↓↓↓

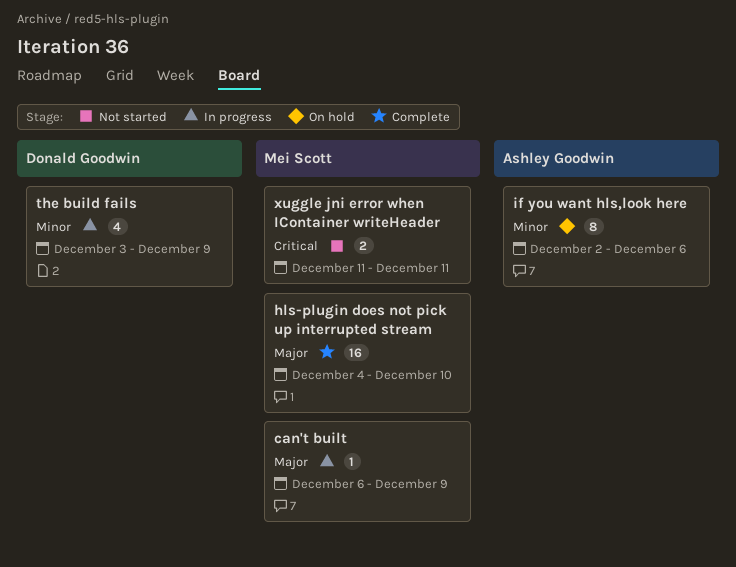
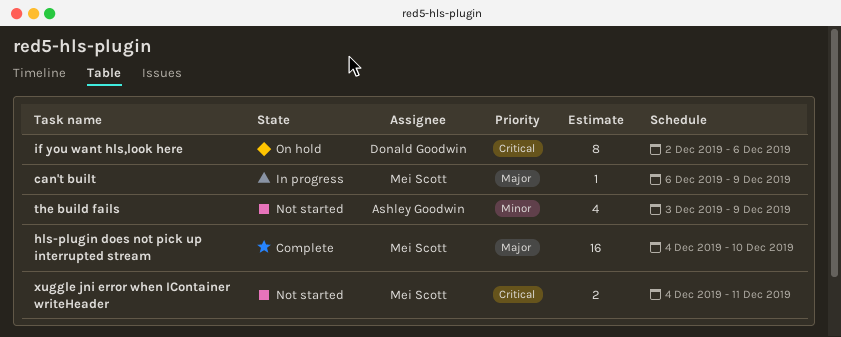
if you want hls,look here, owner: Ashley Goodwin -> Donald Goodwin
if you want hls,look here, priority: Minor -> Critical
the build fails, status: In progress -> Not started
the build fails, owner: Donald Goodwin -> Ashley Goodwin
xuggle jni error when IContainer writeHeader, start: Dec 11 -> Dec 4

↑↑↑
↓↓↓

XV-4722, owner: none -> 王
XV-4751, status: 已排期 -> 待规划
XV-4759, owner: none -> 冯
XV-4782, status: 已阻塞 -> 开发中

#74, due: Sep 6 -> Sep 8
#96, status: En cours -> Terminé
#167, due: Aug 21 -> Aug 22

↑↑↑

What you will do - Say only the number of lines above holding "look".

Task result - 2